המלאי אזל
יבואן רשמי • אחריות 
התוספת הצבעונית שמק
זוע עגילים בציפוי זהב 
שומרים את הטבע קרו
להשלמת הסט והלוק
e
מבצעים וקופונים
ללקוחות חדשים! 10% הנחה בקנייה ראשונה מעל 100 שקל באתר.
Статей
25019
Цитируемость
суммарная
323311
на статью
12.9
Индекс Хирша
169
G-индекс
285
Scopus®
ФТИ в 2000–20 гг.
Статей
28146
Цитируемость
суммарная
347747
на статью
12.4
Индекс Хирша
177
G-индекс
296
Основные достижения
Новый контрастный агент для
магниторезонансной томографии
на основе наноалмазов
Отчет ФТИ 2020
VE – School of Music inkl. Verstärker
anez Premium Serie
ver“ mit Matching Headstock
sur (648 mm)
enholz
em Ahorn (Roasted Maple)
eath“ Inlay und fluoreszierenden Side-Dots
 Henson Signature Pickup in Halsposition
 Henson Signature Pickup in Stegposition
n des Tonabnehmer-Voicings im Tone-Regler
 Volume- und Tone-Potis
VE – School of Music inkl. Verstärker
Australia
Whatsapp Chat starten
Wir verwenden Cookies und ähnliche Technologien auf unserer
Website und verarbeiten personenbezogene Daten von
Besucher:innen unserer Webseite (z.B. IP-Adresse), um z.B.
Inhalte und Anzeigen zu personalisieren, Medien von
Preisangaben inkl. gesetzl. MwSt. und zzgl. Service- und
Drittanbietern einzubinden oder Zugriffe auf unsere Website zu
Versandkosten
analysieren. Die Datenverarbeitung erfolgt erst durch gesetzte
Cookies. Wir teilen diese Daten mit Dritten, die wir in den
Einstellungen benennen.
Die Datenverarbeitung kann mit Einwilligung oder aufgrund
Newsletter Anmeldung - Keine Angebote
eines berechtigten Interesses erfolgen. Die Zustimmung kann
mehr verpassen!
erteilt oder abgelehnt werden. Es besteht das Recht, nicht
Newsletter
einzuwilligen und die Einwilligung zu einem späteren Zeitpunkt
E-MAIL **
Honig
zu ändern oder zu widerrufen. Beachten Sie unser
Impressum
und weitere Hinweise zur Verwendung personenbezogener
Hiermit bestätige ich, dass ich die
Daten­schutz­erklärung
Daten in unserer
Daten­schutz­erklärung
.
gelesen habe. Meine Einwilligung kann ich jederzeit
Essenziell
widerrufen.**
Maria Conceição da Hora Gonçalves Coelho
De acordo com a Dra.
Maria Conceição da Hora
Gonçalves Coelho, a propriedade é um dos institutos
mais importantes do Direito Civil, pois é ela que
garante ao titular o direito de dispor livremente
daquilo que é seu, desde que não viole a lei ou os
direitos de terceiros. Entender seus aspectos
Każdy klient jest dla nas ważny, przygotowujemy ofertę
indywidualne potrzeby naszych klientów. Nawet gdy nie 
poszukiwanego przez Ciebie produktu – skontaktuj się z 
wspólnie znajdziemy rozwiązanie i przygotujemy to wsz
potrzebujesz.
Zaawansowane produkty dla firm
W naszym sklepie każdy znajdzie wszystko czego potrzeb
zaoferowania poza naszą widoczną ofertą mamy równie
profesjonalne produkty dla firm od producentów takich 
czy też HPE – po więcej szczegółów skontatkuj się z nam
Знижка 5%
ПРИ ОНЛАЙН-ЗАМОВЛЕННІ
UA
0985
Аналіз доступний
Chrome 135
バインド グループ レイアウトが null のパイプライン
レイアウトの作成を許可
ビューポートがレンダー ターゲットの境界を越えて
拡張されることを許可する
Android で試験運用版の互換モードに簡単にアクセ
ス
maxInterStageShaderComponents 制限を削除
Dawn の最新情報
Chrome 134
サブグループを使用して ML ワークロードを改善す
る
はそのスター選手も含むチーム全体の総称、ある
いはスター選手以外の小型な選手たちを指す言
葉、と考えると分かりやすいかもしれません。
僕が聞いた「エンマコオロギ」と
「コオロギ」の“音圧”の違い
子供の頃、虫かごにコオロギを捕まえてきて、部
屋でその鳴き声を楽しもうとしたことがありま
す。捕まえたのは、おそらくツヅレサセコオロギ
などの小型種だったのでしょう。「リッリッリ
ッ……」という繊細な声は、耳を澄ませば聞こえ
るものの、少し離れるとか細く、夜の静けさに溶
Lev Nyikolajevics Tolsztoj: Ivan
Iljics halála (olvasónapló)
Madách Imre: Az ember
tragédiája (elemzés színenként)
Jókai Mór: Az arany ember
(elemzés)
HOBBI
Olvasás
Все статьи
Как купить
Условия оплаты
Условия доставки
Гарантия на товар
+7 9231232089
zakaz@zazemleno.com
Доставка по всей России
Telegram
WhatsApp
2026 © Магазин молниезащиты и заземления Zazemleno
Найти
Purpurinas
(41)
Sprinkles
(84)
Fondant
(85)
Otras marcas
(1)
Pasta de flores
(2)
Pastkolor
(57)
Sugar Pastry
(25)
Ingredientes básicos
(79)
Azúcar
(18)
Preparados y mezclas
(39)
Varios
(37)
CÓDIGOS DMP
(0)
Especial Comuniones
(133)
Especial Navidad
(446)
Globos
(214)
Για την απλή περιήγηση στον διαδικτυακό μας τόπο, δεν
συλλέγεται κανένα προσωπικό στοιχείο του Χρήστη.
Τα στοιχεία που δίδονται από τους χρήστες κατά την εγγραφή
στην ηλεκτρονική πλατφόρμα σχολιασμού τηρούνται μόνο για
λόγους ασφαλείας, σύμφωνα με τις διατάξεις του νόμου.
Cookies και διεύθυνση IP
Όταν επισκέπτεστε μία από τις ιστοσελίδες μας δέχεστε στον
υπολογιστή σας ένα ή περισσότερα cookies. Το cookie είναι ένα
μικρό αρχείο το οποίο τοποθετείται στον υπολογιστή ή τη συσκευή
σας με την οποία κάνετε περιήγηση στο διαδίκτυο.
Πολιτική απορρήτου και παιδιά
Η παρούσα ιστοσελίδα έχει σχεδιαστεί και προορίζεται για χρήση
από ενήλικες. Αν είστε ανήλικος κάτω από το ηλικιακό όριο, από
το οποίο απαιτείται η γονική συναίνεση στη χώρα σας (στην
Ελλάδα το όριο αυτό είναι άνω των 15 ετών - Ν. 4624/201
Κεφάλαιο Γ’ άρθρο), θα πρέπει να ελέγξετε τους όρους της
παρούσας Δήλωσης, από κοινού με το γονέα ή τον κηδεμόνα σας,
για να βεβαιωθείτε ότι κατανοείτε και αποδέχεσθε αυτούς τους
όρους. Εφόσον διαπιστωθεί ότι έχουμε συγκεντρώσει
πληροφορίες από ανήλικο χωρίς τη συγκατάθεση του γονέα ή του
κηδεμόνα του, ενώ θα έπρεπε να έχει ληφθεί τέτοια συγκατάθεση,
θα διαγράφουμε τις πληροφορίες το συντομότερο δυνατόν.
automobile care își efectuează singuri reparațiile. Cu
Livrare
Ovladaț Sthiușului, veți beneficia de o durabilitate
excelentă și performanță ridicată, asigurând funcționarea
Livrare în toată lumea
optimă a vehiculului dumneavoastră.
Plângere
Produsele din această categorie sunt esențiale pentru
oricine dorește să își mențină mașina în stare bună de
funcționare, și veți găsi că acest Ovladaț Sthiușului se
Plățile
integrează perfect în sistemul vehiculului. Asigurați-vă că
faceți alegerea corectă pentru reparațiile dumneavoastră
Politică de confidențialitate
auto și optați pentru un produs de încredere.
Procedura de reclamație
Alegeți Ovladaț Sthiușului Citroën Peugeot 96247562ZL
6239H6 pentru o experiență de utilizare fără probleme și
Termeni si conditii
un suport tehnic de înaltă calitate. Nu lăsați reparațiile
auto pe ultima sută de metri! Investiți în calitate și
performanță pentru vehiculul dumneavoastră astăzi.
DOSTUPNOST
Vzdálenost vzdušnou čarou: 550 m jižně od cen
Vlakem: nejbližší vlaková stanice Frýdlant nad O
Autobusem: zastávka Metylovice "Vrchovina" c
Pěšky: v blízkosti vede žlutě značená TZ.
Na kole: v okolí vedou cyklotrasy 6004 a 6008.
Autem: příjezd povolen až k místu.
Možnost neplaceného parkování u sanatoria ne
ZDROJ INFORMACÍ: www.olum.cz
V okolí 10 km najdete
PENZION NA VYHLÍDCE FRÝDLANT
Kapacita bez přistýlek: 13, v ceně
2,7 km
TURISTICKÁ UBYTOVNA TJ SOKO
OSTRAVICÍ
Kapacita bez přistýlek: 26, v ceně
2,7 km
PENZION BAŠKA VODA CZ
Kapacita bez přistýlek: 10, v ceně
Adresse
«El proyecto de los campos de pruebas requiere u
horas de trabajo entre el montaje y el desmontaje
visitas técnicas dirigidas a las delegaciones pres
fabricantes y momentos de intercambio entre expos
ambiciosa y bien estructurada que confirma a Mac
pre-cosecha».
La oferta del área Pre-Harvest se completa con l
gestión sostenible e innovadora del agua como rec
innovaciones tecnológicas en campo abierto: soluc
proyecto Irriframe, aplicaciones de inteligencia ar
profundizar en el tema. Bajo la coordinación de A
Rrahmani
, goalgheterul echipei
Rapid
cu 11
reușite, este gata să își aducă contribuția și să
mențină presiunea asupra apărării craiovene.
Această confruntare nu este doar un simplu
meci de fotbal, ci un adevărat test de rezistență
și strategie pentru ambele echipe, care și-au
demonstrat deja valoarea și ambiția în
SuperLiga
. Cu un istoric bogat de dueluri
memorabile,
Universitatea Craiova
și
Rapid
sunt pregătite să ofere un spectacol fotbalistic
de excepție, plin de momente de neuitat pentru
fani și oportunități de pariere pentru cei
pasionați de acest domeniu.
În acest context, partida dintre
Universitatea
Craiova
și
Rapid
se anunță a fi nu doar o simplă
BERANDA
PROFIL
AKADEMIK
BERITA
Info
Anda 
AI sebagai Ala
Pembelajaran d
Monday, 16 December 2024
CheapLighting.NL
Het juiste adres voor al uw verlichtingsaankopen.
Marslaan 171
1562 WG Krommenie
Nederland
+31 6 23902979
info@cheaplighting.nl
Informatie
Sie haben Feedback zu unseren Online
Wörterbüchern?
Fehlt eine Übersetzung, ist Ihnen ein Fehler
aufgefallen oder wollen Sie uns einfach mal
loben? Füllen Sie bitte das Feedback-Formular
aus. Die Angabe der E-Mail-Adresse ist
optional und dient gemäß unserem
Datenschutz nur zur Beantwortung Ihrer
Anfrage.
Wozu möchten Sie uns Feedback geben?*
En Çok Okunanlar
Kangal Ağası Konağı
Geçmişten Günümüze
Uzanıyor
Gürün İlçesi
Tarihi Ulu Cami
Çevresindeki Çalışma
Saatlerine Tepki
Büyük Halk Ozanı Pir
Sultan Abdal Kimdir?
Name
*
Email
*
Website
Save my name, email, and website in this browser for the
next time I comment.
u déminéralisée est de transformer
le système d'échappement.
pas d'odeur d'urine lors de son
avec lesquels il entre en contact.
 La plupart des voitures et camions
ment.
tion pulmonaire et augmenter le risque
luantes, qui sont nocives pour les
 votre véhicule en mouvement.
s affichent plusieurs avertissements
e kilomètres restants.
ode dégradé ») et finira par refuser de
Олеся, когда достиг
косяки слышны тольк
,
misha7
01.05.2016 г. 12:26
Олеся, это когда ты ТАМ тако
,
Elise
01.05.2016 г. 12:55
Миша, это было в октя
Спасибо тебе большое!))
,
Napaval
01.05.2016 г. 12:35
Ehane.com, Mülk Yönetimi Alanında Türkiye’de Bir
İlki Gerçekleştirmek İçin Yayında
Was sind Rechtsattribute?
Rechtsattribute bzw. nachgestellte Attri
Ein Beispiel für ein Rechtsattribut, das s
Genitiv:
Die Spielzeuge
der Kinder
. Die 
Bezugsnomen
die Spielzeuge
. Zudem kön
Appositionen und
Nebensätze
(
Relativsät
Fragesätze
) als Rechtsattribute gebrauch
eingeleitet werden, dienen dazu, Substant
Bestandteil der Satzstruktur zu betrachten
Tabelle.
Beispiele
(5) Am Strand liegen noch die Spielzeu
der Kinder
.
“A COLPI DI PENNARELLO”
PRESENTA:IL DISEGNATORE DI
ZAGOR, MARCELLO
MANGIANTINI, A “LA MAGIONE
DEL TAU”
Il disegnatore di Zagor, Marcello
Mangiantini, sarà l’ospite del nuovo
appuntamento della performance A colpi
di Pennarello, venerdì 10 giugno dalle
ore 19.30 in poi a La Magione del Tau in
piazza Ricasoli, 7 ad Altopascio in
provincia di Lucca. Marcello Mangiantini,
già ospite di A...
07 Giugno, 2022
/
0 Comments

- - - - - - -

Looking at the data above, write out exactly the lines that start at the one containing "se anunță a fi nu doar o simplă" and end at the one containing "Mangiantini, sarà l’ospite del nuovo"; include both and nothing beyond.

## Written solution
se anunță a fi nu doar o simplă
BERANDA
PROFIL
AKADEMIK
BERITA
Info
Anda 
AI sebagai Ala
Pembelajaran d
Monday, 16 December 2024
CheapLighting.NL
Het juiste adres voor al uw verlichtingsaankopen.
Marslaan 171
1562 WG Krommenie
Nederland
+31 6 23902979
info@cheaplighting.nl
Informatie
Sie haben Feedback zu unseren Online
Wörterbüchern?
Fehlt eine Übersetzung, ist Ihnen ein Fehler
aufgefallen oder wollen Sie uns einfach mal
loben? Füllen Sie bitte das Feedback-Formular
aus. Die Angabe der E-Mail-Adresse ist
optional und dient gemäß unserem
Datenschutz nur zur Beantwortung Ihrer
Anfrage.
Wozu möchten Sie uns Feedback geben?*
En Çok Okunanlar
Kangal Ağası Konağı
Geçmişten Günümüze
Uzanıyor
Gürün İlçesi
Tarihi Ulu Cami
Çevresindeki Çalışma
Saatlerine Tepki
Büyük Halk Ozanı Pir
Sultan Abdal Kimdir?
Name
*
Email
*
Website
Save my name, email, and website in this browser for the
next time I comment.
u déminéralisée est de transformer
le système d'échappement.
pas d'odeur d'urine lors de son
avec lesquels il entre en contact.
 La plupart des voitures et camions
ment.
tion pulmonaire et augmenter le risque
luantes, qui sont nocives pour les
 votre véhicule en mouvement.
s affichent plusieurs avertissements
e kilomètres restants.
ode dégradé ») et finira par refuser de
Олеся, когда достиг
косяки слышны тольк
,
misha7
01.05.2016 г. 12:26
Олеся, это когда ты ТАМ тако
,
Elise
01.05.2016 г. 12:55
Миша, это было в октя
Спасибо тебе большое!))
,
Napaval
01.05.2016 г. 12:35
Ehane.com, Mülk Yönetimi Alanında Türkiye’de Bir
İlki Gerçekleştirmek İçin Yayında
Was sind Rechtsattribute?
Rechtsattribute bzw. nachgestellte Attri
Ein Beispiel für ein Rechtsattribut, das s
Genitiv:
Die Spielzeuge
der Kinder
. Die 
Bezugsnomen
die Spielzeuge
. Zudem kön
Appositionen und
Nebensätze
(
Relativsät
Fragesätze
) als Rechtsattribute gebrauch
eingeleitet werden, dienen dazu, Substant
Bestandteil der Satzstruktur zu betrachten
Tabelle.
Beispiele
(5) Am Strand liegen noch die Spielzeu
der Kinder
.
“A COLPI DI PENNARELLO”
PRESENTA:IL DISEGNATORE DI
ZAGOR, MARCELLO
MANGIANTINI, A “LA MAGIONE
DEL TAU”
Il disegnatore di Zagor, Marcello
Mangiantini, sarà l’ospite del nuovo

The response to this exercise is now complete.